À plusieurs reprises, Miège paraît même tenir pour négligeable de citer ses sources. Ainsi affirme-t-il : « Point besoin de revenir sur la question controversée de l’innovation qui est ainsi engagée et qui est loin d’être achevée, ou de faire référence à la multitude de travaux qui se sont donnés pour but d’aider à s’y retrouver dans le dédale des usages prescrits et effectifs » (p. 130). Et, ce qui pourrait être considéré comme un sommet du genre : « La liste est longue des constats formulés par divers auteurs concernant aussi bien des pratiques individuelles que le fonctionnement d’organisations ou de différents champs sociaux. Qu’il suffise de faire état ici… » (p. 165, suit une liste de phénomènes sans référence). Certes, cette méthode permet d’alléger la bibliographie, et de se passer de notes de bas de page. Mais quelle perte pour le lecteur ! Ce choix est d’autant plus difficile à comprendre qu’on ne doute pas un instant que Miège ait bien lu tous ces auteurs auxquels il ne renvoie pas.
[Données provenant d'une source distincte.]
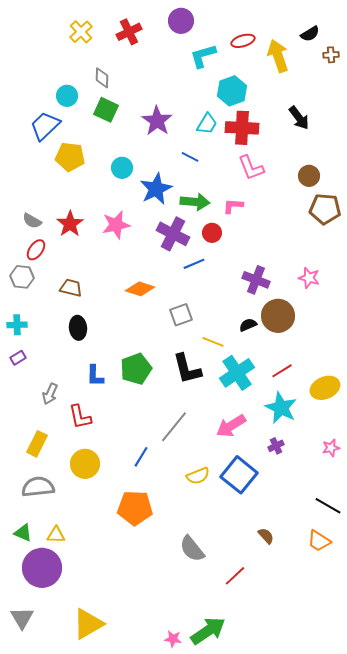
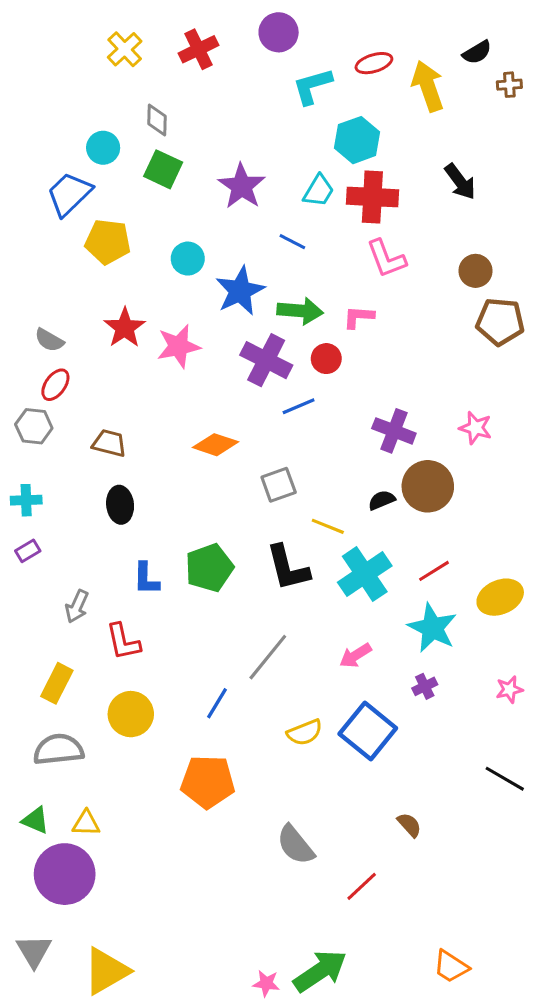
red star: (70, 224) -> (125, 328), moved
pink arrow: (231, 426) -> (355, 656), size x0.7
orange trapezoid: (319, 541) -> (451, 966), moved
yellow triangle: (88, 624) -> (106, 971), moved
Est-ce alors par volonté de contenir le volume de son ouvrage (230 p.) ? Pourtant, nombre de cas auraient pu être tranchés par la mention de deux ou trois ouvrages représentatifs du courant abordé, accompagnées de quelques lignes d’explication. Et s’il avait fallu ajouter cinquante pages pour expliciter en détail quels aspects des conceptions contemporaines de l’espace public il s’agit de conserver ou de récuser, alors le livre aurait pu être cette synthèse que son titre et son introduction laissaient attendre.
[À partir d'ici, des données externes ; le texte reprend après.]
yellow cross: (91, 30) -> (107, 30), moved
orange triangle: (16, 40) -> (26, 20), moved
D’autant plus que, lorsque leurs auteurs vont dans son sens, Miège n’hésite pas à consacrer quelques pages à l’examen d’écrits sur lesquels il appuie son argumentation. Mais l’embarras s’ajoute à la gêne, quand on constate que ceux à qui il accorde le plus de place, c’est-à-dire cinq thèses de doctorat, présentées au chapitre 1 (p. 36-41), ont toutes été dirigées par lui-même, sans qu’il en soit non plus fait mention. Cependant, et bien s’il s’agisse là d’un comportement bien éloigné du recul, de la précision et de l’honnêteté que l’on serait en droit d’attendre d’une publication de ce calibre, là n’est pas l’essentiel ((Je viens pourtant de vous l’infliger, comme quoi vous êtes conciliants.)). L’essentiel réside dans les arguments de Miège pour défendre sa vision de l’espace public, et, je l’espère, dans ceux que je lui oppose.